■ **YOUR GOAL**
Update the items below by changing "category" to "group" wherever it appears, leaving everything else the same. Omit the pictures from your answer.

START RECORDS FOR THE EXERCISE

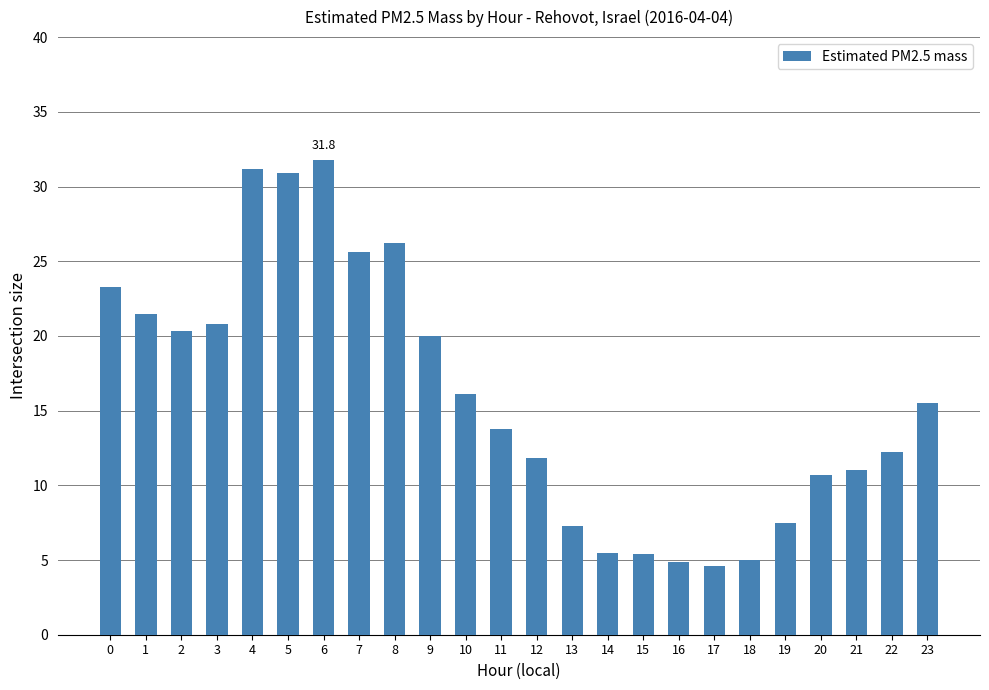

Which has a higher value, 6 or 1?

6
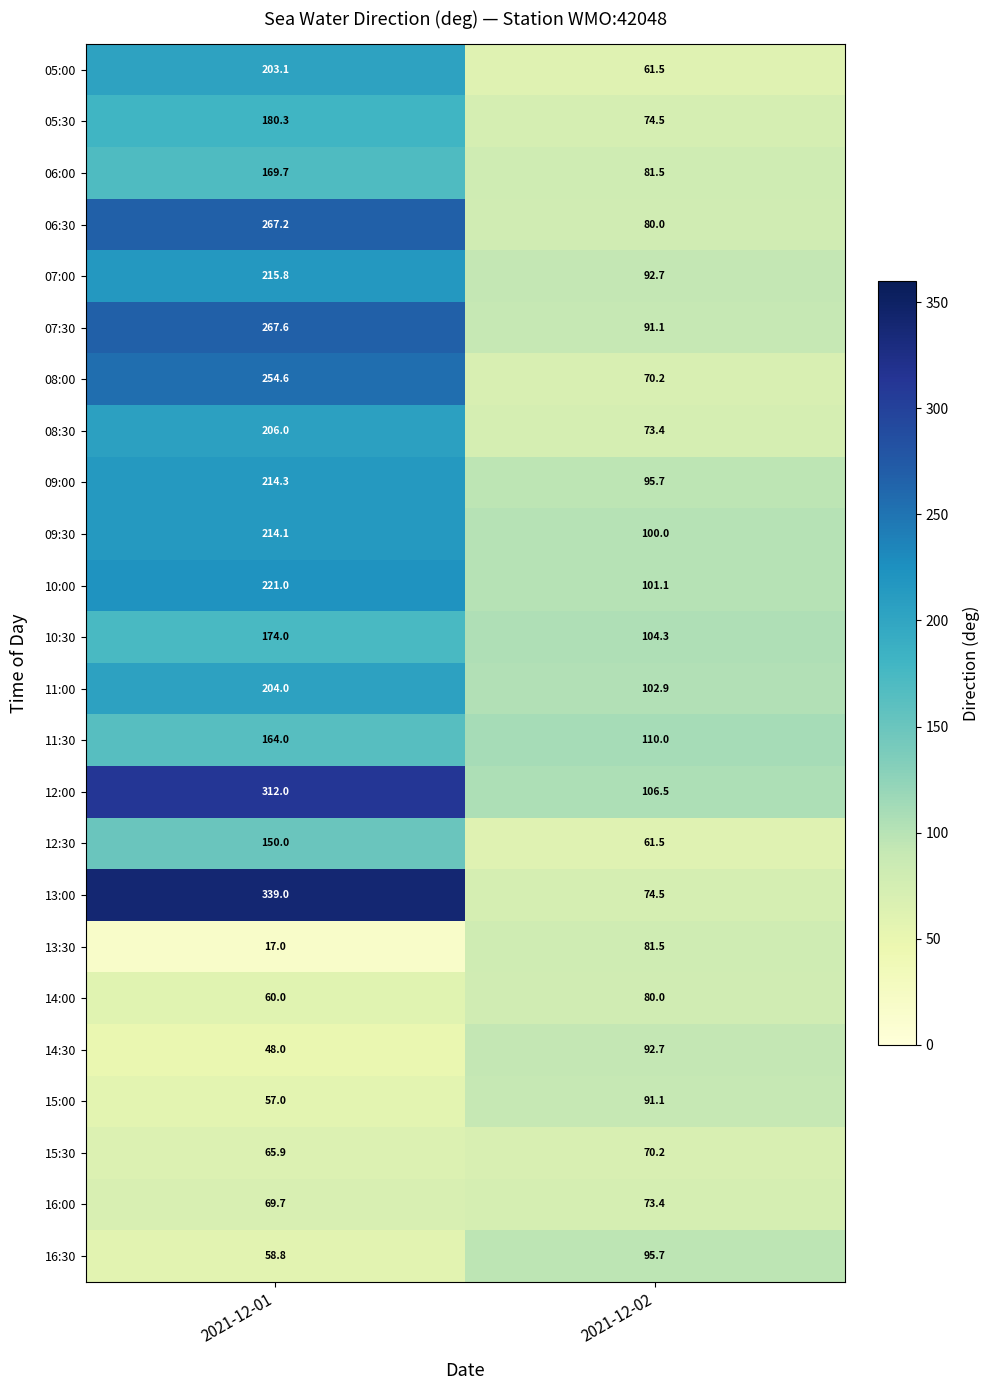

At which category does the chart reach its minimum across all series?

2021-12-01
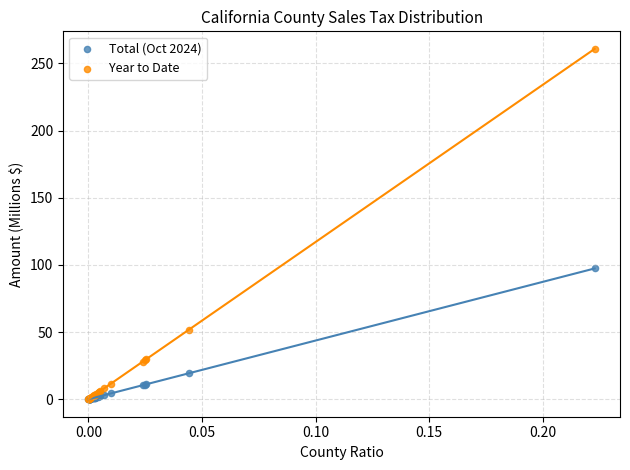

Which series has the largest Y range (max minus min)?

Year to Date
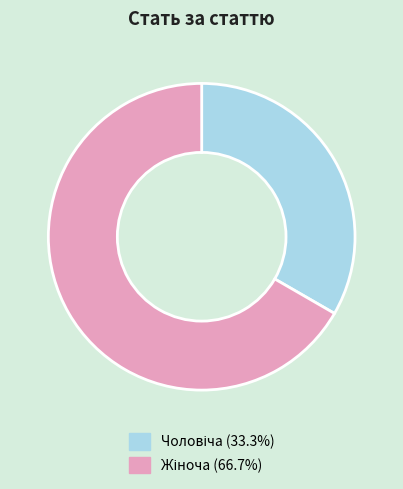

Does any single category account for the majority?

Yes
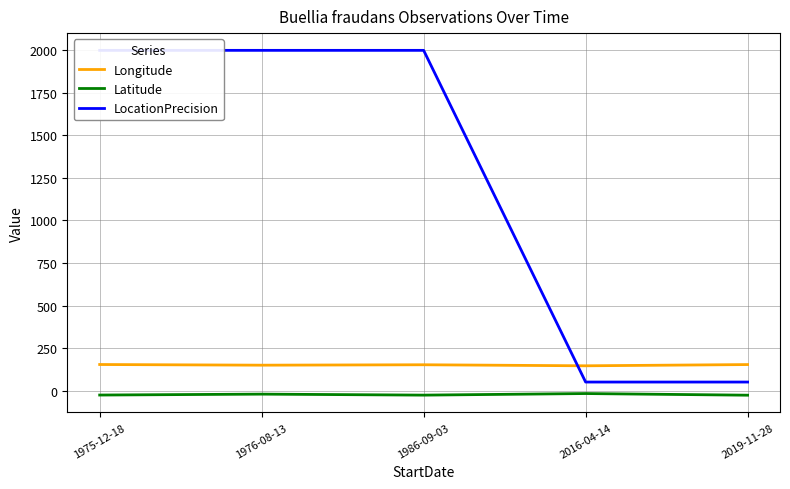

What is the sum of the LocationPrecision values at 2016-04-14 and 1986-09-03?

2050.0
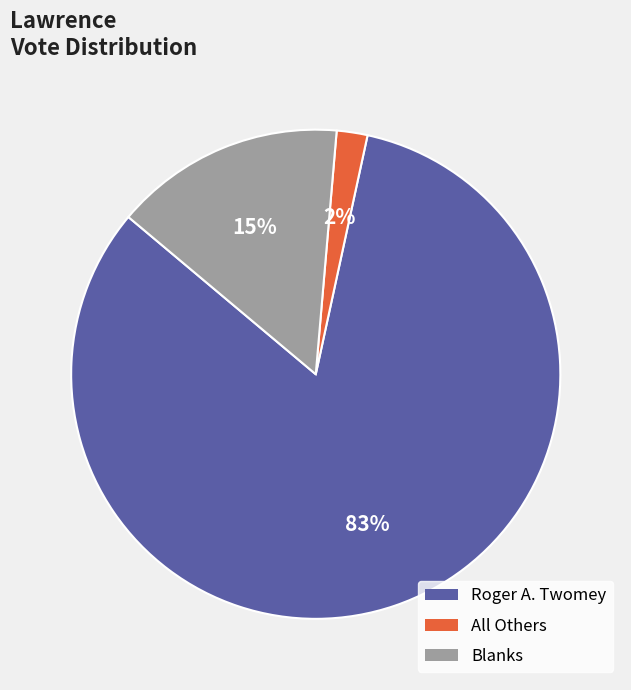

Does any single category account for the majority?

Yes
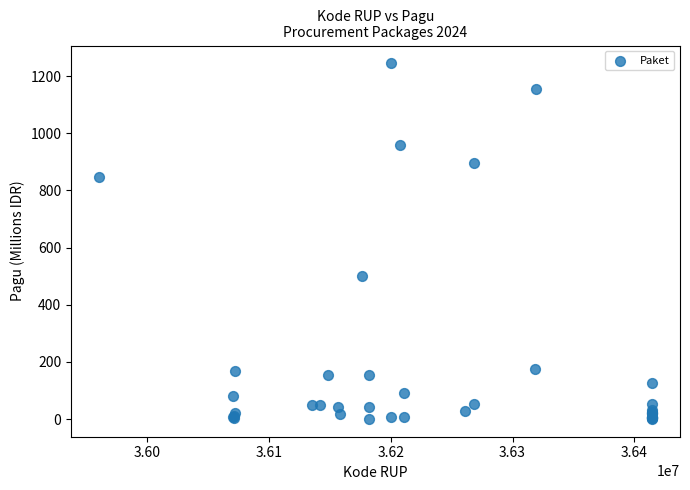

What Y value in the scatter plot is closest to 622?

499.9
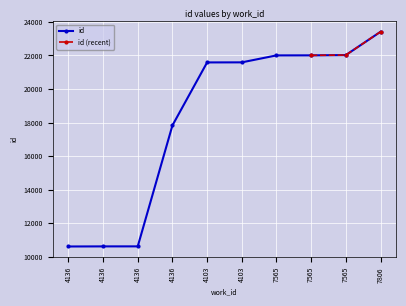

List the labels in order of value, smallest first.

4136, 4136, 4136, 4136, 4103, 4103, 7565, 7565, 7565, 7806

END RECORDS FOR THE EXERCISE

■ **RESULT OF THE TASK**
Which has a higher value, 6 or 1?

6

At which group does the chart reach its minimum across all series?

2021-12-01

Which series has the largest Y range (max minus min)?

Year to Date

Does any single group account for the majority?

Yes

What is the sum of the LocationPrecision values at 2016-04-14 and 1986-09-03?

2050.0

Does any single group account for the majority?

Yes

What Y value in the scatter plot is closest to 622?

499.9

List the labels in order of value, smallest first.

4136, 4136, 4136, 4136, 4103, 4103, 7565, 7565, 7565, 7806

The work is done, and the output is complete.